7. I Forget to Tell You, So and So Asked About You!
This ALWAYS happened to me. Someone would tell me, "Remember Dan? He asked about you and I forgot to tell you!"
I would say, "Oh really? How cool! He was nice, set me up!"
They would say, "He actually just started seeing someone and they are super serious already. She is planning to move in!"

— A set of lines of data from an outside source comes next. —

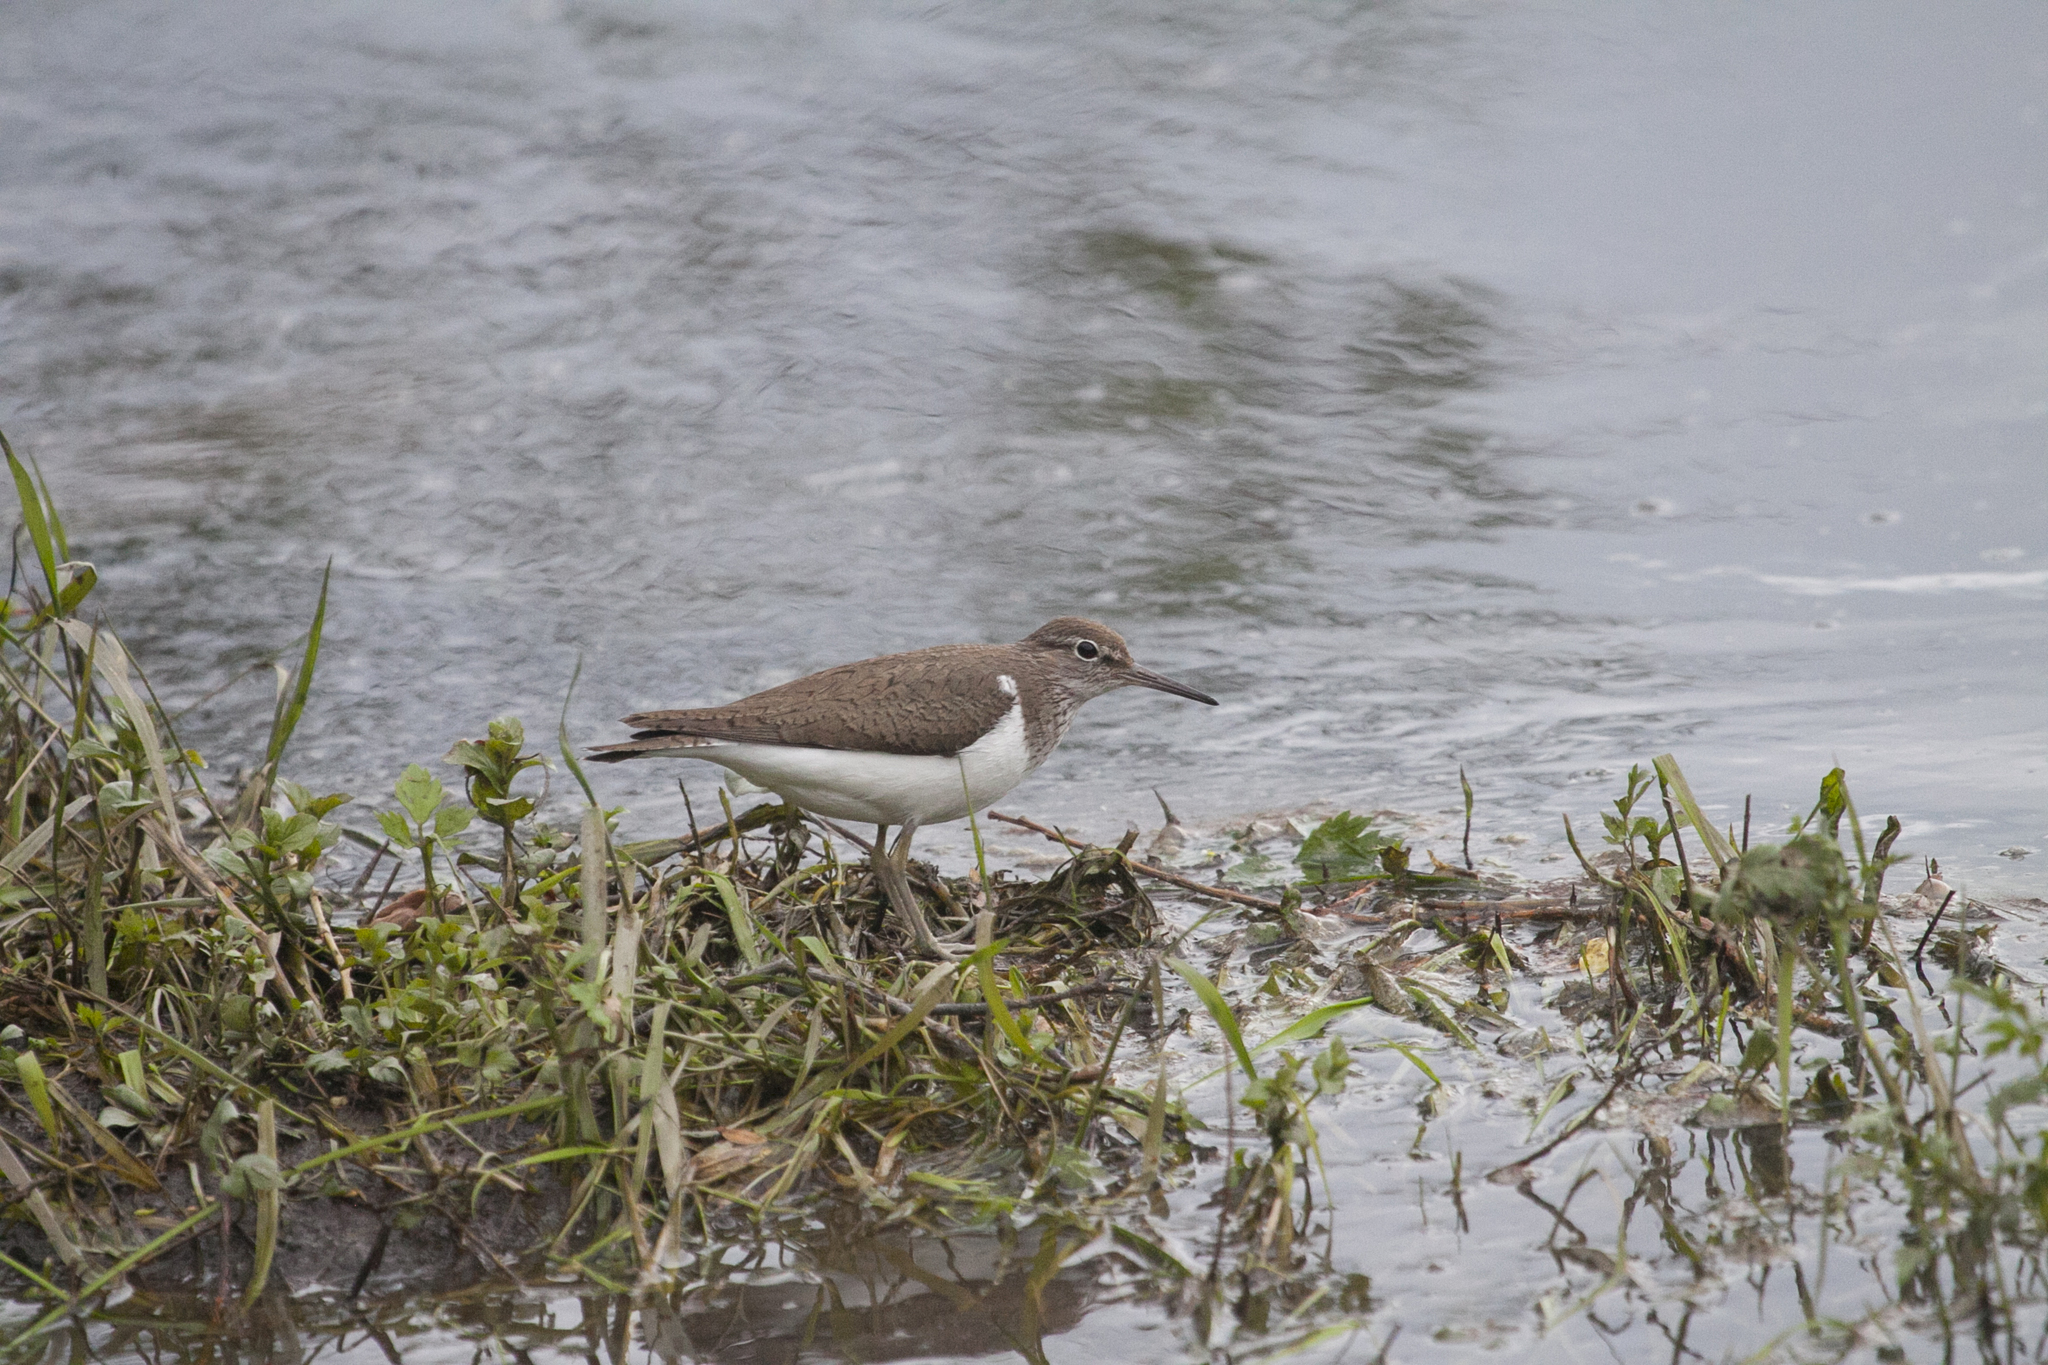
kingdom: Animalia
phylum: Chordata
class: Aves
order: Charadriiformes
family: Scolopacidae
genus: Actitis
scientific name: Actitis hypoleucos
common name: Common sandpiper
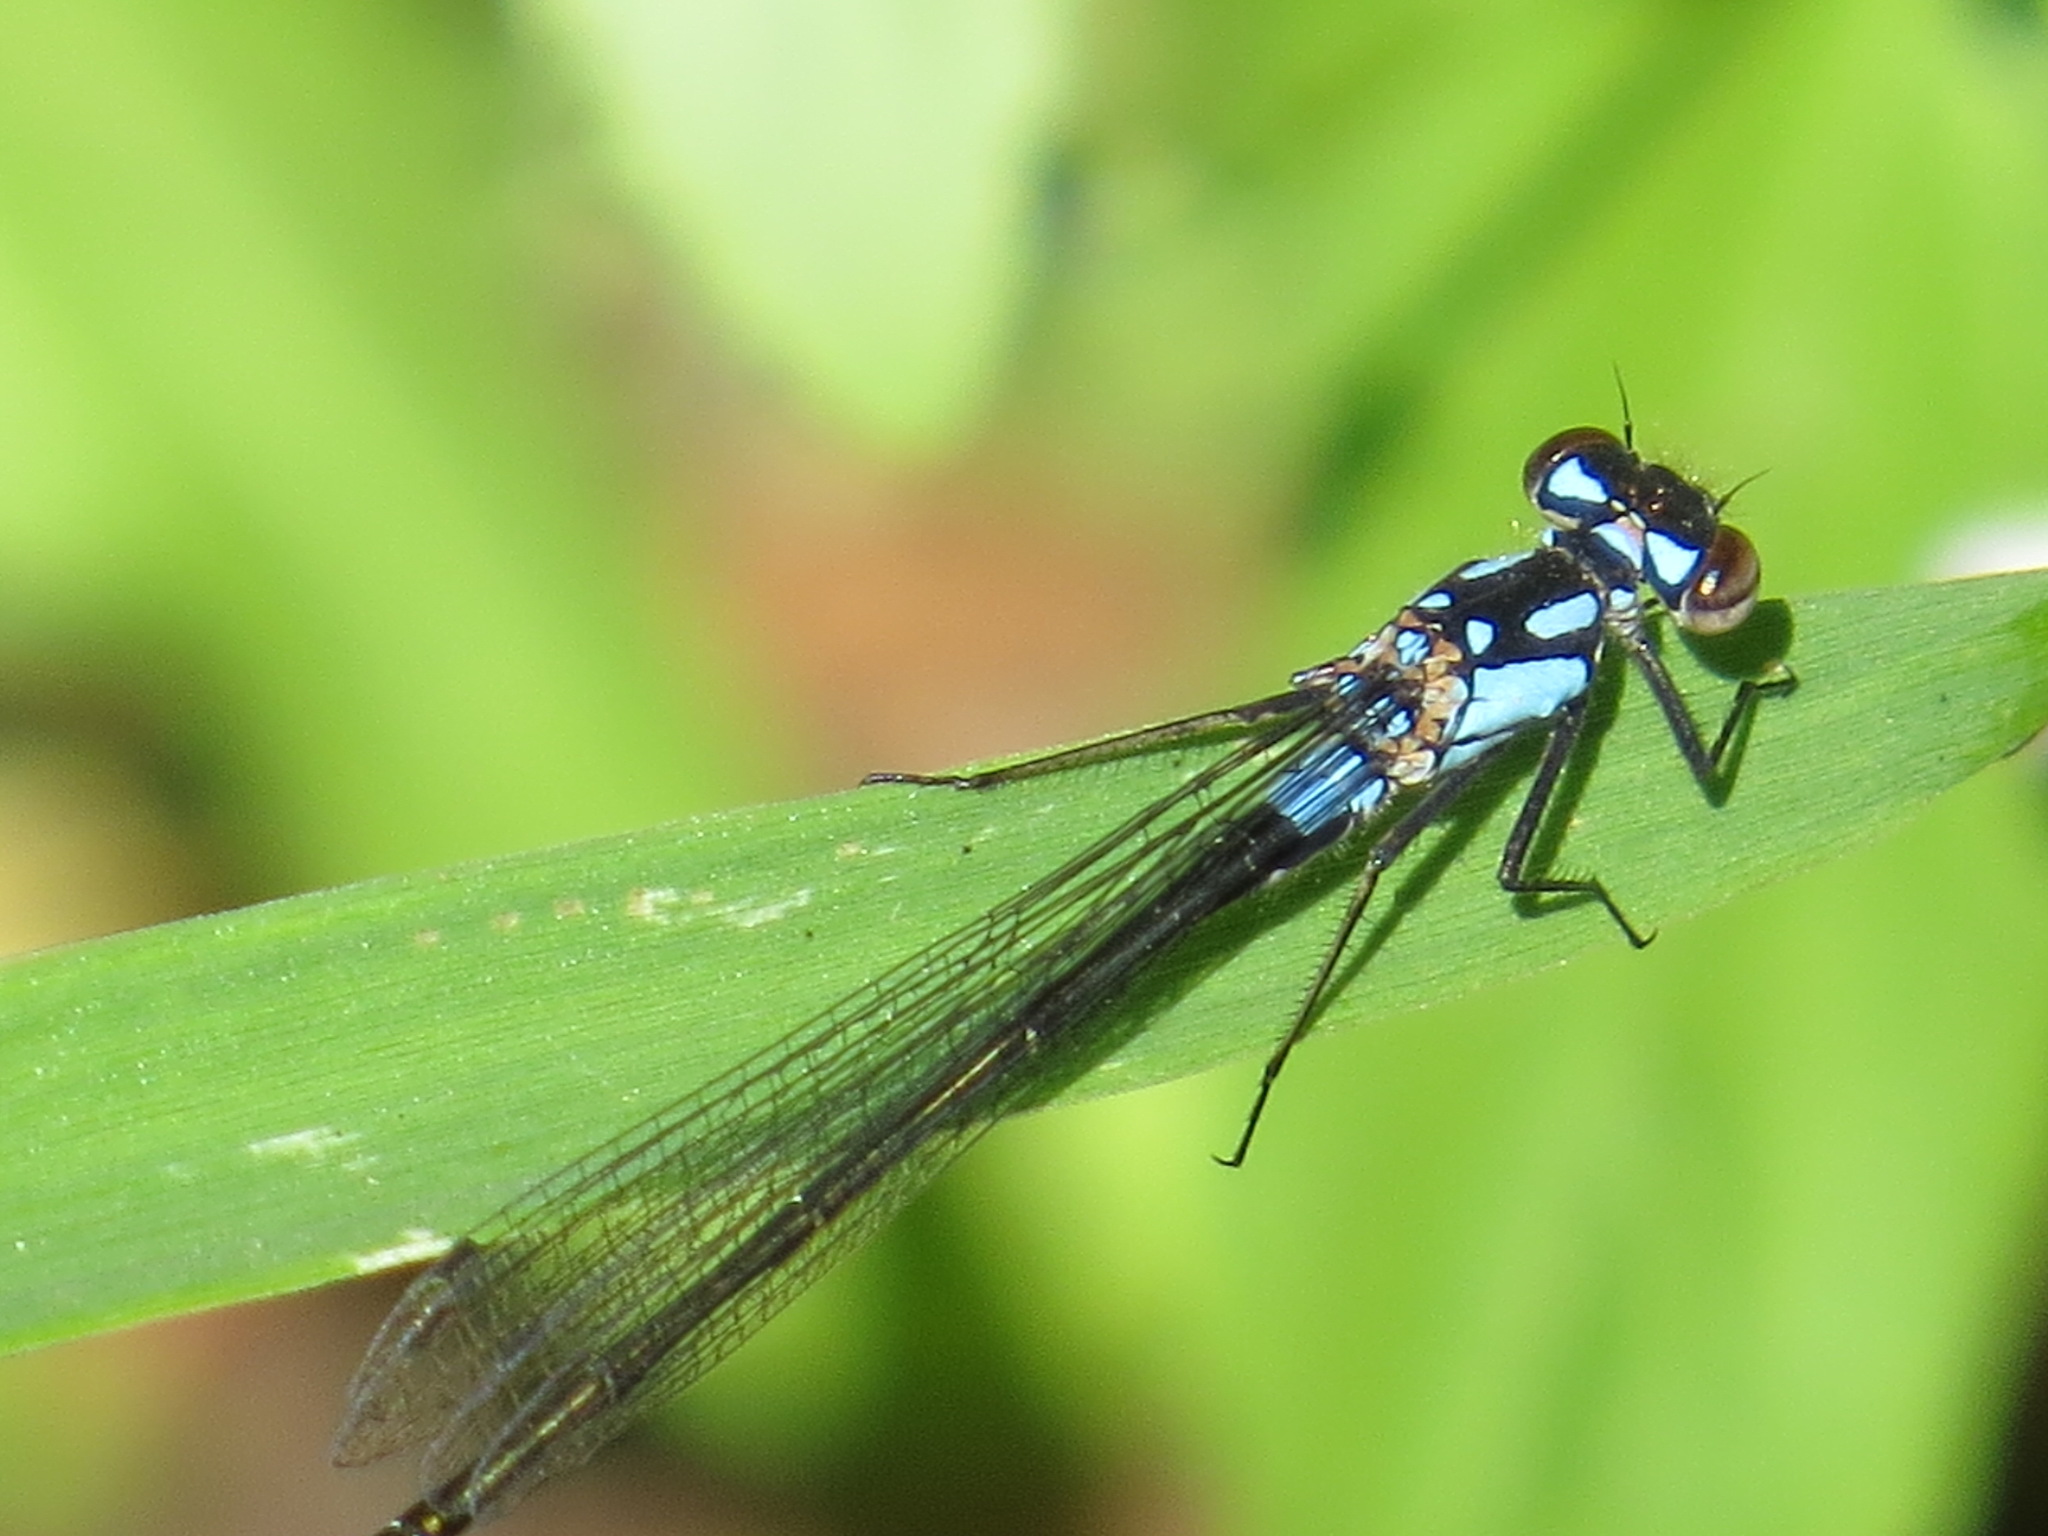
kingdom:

I would scratch my head and wonder why my
8. Would You Like to Join ME for Dinner?
This is both a saying and a doing.....I love some of my friends significant others like family and they are ALWAYS welcome, but a pet peeve of mine has always been and still is being invited by a friend to supper without mentioning their significant other coming to join us. Dinner for 3 instead of 2. I am fine hanging out with couples, but friends night is different that a couple plus a single friend night, so prepare the single as they may approach the entire invitation differently (The Real Housewives always fight about bringing men without asking and this may be the only thing I agree with them on) in general. Perhaps your single friend will not wear elastic pants and flip-flops if they know they are joining in on a romantic date for 2.
Tell me, what are some other things that are in bad taste to say to singles?